The danger of this selective historical memory extends far beyond distorted accounts of the past. When a Cuban, whether living on the island or abroad, accepts the myth of the perfectible old republic, the manipulators win a decisive ideological victory. Suddenly, the national consensus built around a century-long fight for justice is shattered: the Revolution becomes redefined as an unnecessary mistake that interrupted a supposed golden age. From there, it is a small step to frame the decades-long U.S. blockade as a reasonable sanction, coercive foreign measures as deserved punishment, and national surrender as a pragmatic solution. This entire project is designed to drain over six decades of collective struggle for social justice of all meaning.
Selective memory does not only lie about history — it amputates a population’s ability to understand the challenges of the present. When people only see the glittering avenues and luxury cars of the old republic, they are conditioned to dismiss systemic inequality as a minor footnote, racial segregation as an unimportant detail, and the national sovereignty shackled by the Platt Amendment as an acceptable tradeoff for consumer goods and superficial order. This is the true poison of cognitive warfare: when collective memory is selectively curated, national historical consciousness atrophies. People stop questioning why the Revolution required mass sacrifice, come to see it as an unnecessary violent interruption of a bourgeois idyll, and become vulnerable to propaganda that frames foreign intervention as humanitarian aid and the blockade as a just penalty.

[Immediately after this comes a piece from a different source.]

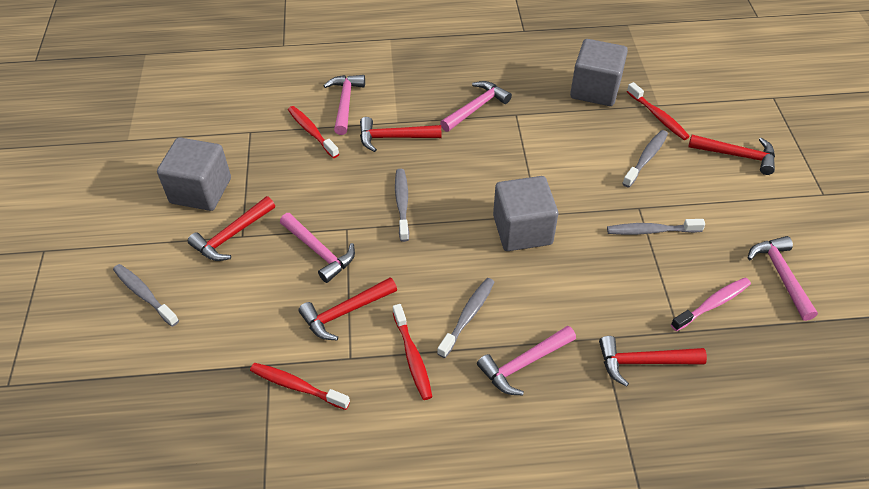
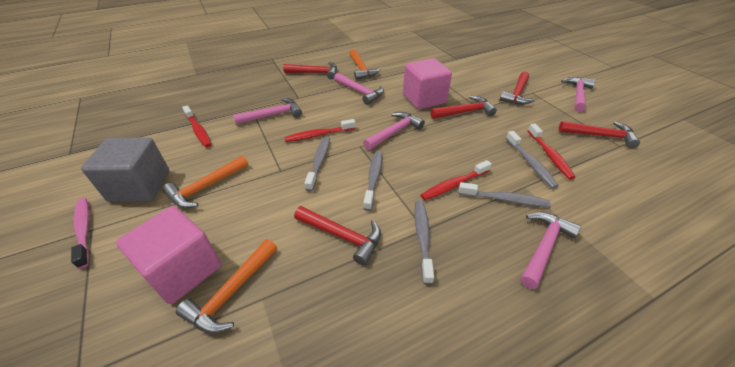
grey cube: 3 -> 1
orange hammer: 0 -> 3
pink cube: 0 -> 2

This manipulated memory also fractures intergenerational solidarity. Young Cubans who only ever see the curated postcard version of 1950s Cuba grow up without learning the history of popular struggle, never understanding that the old republic was also a system that left peasants landless, workers without basic rights, and Black Cubans systematically excluded. Without that full context, these young people will repeat claims of “lost freedom” without ever grasping what they are actually saying.

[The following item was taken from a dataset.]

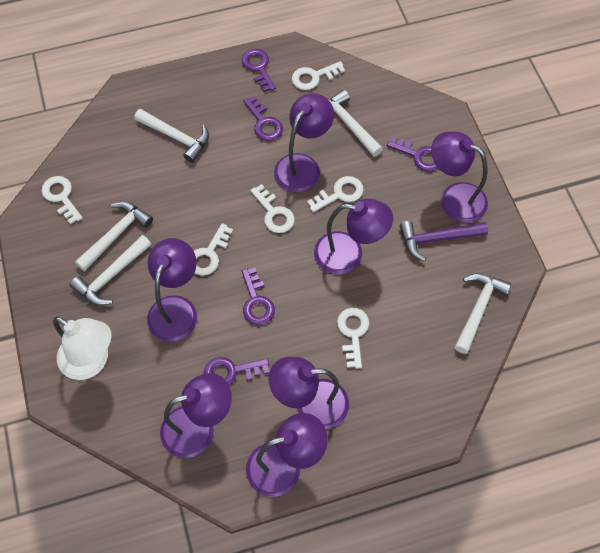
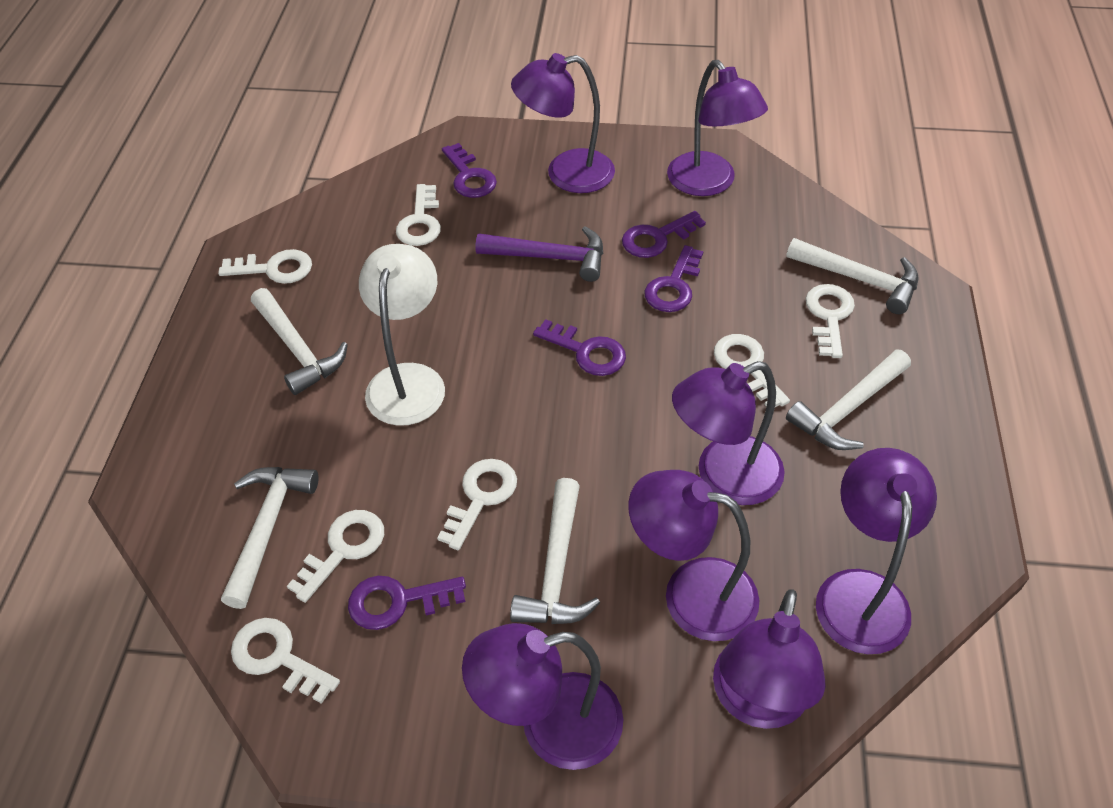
white key: 6 -> 7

At its core, selective memory is not just deceptive — it is disarming. It robs Cubans of the tools to defend the gains their predecessors won over decades of resistance. It plants doubt in the legacy of national heroes, pushes people to view current hardships through the lens of an invented past, and convinces them to blame the Revolution itself for problems caused by decades of foreign aggression. That is the ultimate goal of this cognitive warfare campaign: to make the Cuban people blame their own shield for the wounds inflicted by an attacking sword.

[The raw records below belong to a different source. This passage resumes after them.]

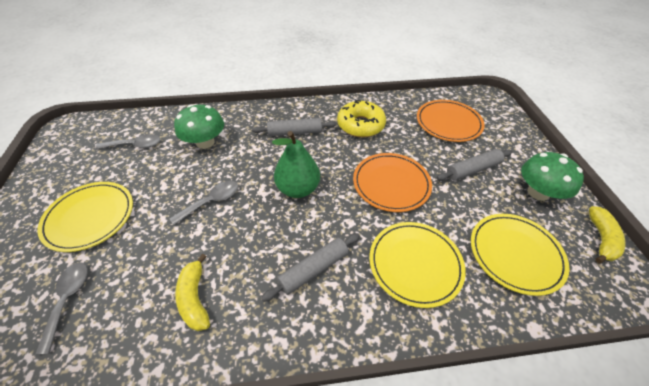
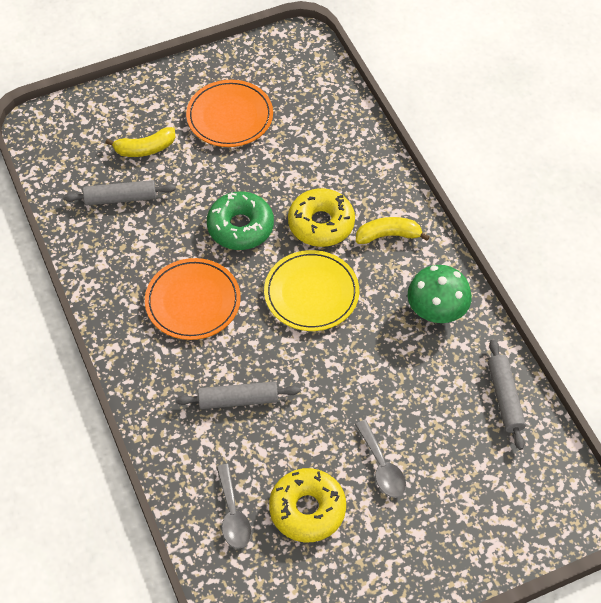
green donut: 0 -> 1
green mushroom: 2 -> 1
green pear: 1 -> 0
grey spoon: 3 -> 2
yellow donut: 1 -> 2
yellow plate: 3 -> 1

Every social media account posting decontextualized “old Havana” content is part of a calculated operation. Every article idealizing the bourgeois republic that ignores its deep structural flaws is backed by significant foreign funding. Every person who repeats the claim “we were better off before” despite having never lived in that era marks a small victory for foreign cognitive warfare. Jerez closes with a call to collective vigilance: Cubans must not allow this induced nostalgia to rob them of their historical clarity, nor let selective memory erase the full truth of the past. Cuba was never built on a lost paradise; it was built on a people’s decision to stop being a colony and claim national dignity. That is the decision these campaigns aim to undermine — and it remains the foundation that keeps Cuba standing today. To build a just future, Cubans must first understand the full truth of their past.